[Stored dataset items]
----------------
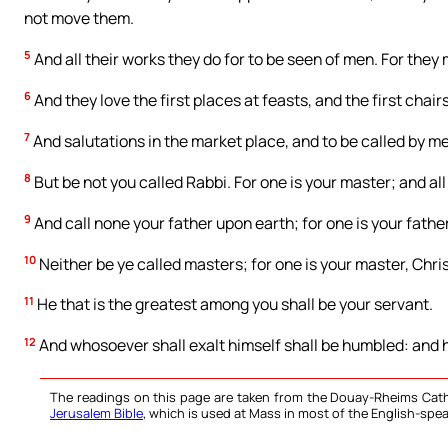
not move them.
5
And all their works they do for to be seen of men. For they 
6
And they love the first places at feasts, and the first chai
7
And salutations in the market place, and to be called by me
8
But be not you called Rabbi. For one is your master; and all
9
And call none your father upon earth; for one is your father
10
Neither be ye called masters; for one is your master, Chris
11
He that is the greatest among you shall be your servant.
12
And whosoever shall exalt himself shall be humbled: and h
The readings on this page are taken from the Douay-Rheims Cath
Jerusalem Bible
, which is used at Mass in most of the English-spea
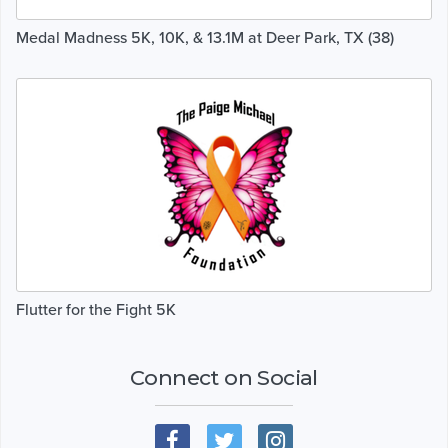
Medal Madness 5K, 10K, & 13.1M at Deer Park, TX (38)
Flutter for the Fight 5K
Connect on Social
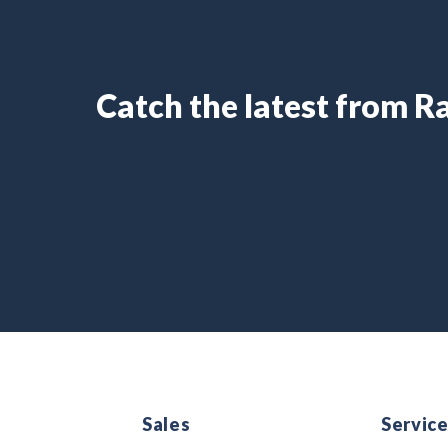
Catch the latest from 
Sales
Servic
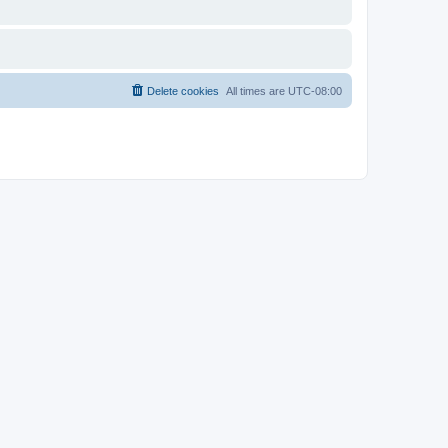
Delete cookies
All times are
UTC-08:00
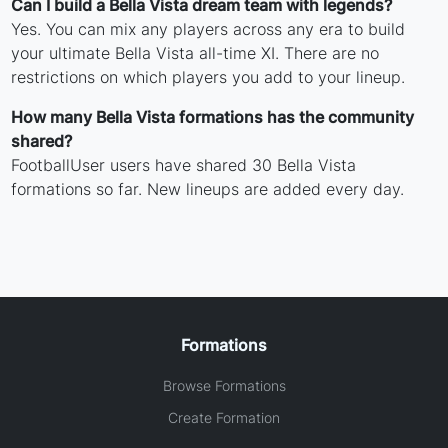
Can I build a Bella Vista dream team with legends?
Yes. You can mix any players across any era to build
your ultimate Bella Vista all-time XI. There are no
restrictions on which players you add to your lineup.
How many Bella Vista formations has the community
shared?
FootballUser users have shared 30 Bella Vista
formations so far. New lineups are added every day.
Formations
Browse Formations
Create Formation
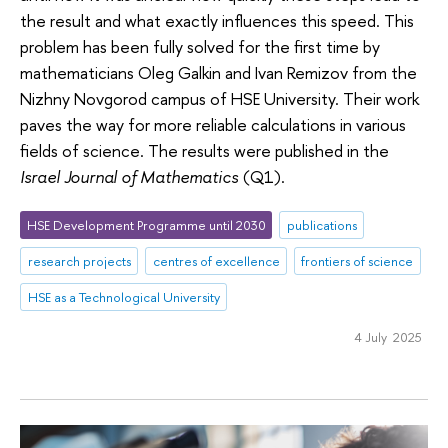
the result and what exactly influences this speed. This
problem has been fully solved for the first time by
mathematicians Oleg Galkin and Ivan Remizov from the
Nizhny Novgorod campus of HSE University. Their work
paves the way for more reliable calculations in various
fields of science. The results were published in the
Israel Journal of Mathematics
(Q1).
HSE Development Programme until 2030
publications
research projects
centres of excellence
frontiers of science
HSE as a Technological University
4 July 2025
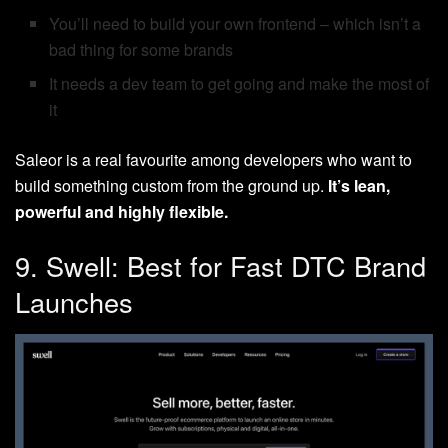
You’ll need to build your own frontend – which isn’t a
bad thing for some brands
It needs a dev team to get going and make the most of
it
Saleor is a real favourite among developers who want to
build something custom from the ground up.
It’s lean,
powerful and highly flexible.
9. Swell: Best for Fast DTC Brand
Launches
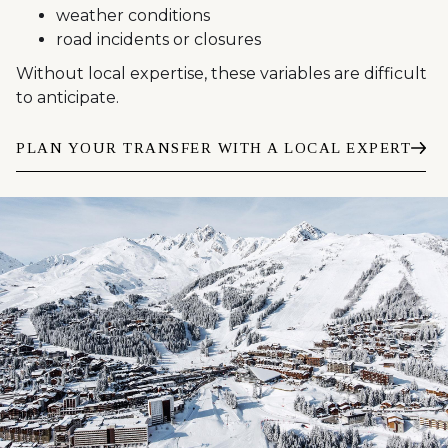
weather conditions
road incidents or closures
Without local expertise, these variables are difficult
to anticipate.
PLAN YOUR TRANSFER WITH A LOCAL EXPERT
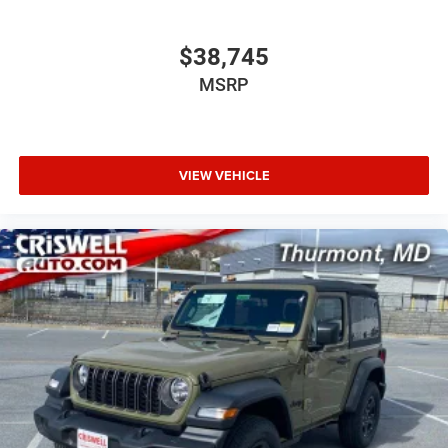
$38,745
MSRP
VIEW VEHICLE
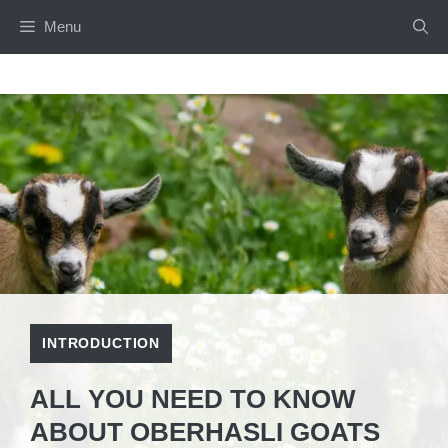
Skip
Menu
to
content
INTRODUCTION
ALL YOU NEED TO KNOW
ABOUT OBERHASLI GOATS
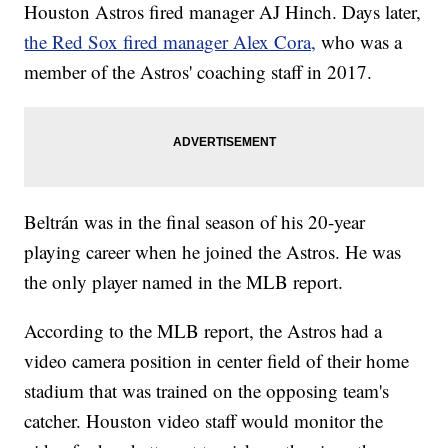
Houston Astros fired manager AJ Hinch. Days later,
the Red Sox fired manager Alex Cora,
who was a
member of the Astros' coaching staff in 2017.
Beltrán was in the final season of his 20-year
playing career when he joined the Astros. He was
the only player named in the MLB report.
According to the MLB report, the Astros had a
video camera position in center field of their home
stadium that was trained on the opposing team's
catcher. Houston video staff would monitor the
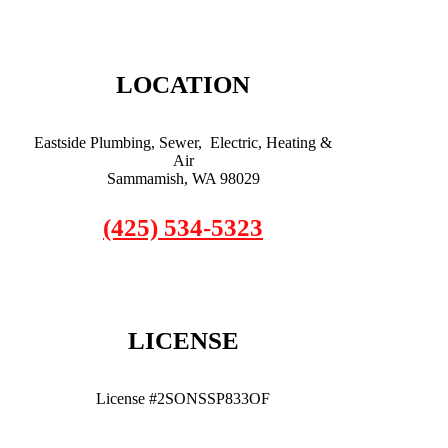
LOCATION
Eastside Plumbing, Sewer, Electric, Heating &
Air
Sammamish, WA 98029
(425) 534-5323
LICENSE
License #2SONSSP833OF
----------------
■ INSTRUCTION ■
Copy each line from the data above that includes "team".

■ RESPONSE AREA ■
Can I build a Bella Vista dream team with legends?
It needs a dev team to get going and make the most of
stadium that was trained on the opposing team's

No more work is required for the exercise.